There are total 1,139.79 kilometers of road in the regency, majority of which is maintained by the regency government. 328.73 kilometers have been paved with asphalt, with the rest being either concrete, gravel, or other surfaces. Despite being located inland, the regency have passenger ports utilizing Barito River such as in Buntok and Jelapat. The regency is served by Sanggu Airport, located in town of Buntok, with regular flights to major cities in Kalimantan such as Palangka Raya and Banjarmasin. The airport was planned to be expanded to accommodate bigger planes in 2020.

The regency is connected to main cities in Kalimantan such as Banjarmasin and Balikpapan with bus, mainly served by Perum DAMRI.

Others 
Each district has one garbage dump facility except South Dusun district, which has nine. There are exactly 348 mosques, 137 Protestant churches, 30 Catholic churches, and one Hindu temple. In 2020, there are 57 registered market center facilities in the regency.

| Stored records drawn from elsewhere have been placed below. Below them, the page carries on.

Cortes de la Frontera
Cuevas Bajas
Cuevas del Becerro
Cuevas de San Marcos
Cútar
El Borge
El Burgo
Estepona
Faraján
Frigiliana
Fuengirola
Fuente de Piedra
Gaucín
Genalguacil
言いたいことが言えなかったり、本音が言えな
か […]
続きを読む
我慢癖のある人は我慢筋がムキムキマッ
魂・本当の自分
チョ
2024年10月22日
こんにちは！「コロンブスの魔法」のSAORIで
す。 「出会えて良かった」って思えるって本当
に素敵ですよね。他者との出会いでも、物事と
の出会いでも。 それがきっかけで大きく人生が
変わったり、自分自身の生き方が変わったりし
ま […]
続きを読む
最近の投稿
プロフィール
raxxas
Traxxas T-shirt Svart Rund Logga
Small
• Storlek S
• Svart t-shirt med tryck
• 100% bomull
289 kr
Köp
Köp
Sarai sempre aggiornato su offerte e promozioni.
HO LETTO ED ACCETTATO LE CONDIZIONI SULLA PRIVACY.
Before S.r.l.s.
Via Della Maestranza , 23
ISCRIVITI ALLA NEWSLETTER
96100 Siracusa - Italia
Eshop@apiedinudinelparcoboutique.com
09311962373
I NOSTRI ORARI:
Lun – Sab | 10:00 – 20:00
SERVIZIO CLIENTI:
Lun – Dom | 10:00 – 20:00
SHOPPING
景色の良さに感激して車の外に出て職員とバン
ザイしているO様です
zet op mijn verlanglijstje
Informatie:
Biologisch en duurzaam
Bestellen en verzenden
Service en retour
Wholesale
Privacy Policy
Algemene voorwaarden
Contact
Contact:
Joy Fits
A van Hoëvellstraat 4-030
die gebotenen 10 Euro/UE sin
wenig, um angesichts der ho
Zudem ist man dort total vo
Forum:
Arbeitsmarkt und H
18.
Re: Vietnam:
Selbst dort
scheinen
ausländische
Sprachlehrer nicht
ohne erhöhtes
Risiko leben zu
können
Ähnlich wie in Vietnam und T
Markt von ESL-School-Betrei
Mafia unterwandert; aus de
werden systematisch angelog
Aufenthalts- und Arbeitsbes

The regency has several parks concentrated mostly on town of Buntok, such as Iring Witu Park which has become center of street foods in the town. The regency government has taken initiative to make the park center of culinary tourism in the regency. Other park in the town, Rusa Park (literally means "Deer Park), has deer population roaming around and visitors often feed the deer. Other than that, the park also hosts a landmark of the town, a deer statue in the middle of the park. It also has playground for children and a Wi-Fi hotspot. Regency government also has plan to convert ex-dump facility into another park on early 2021.

The regency also has a stadium located in town of Buntok, named Batuah Stadium.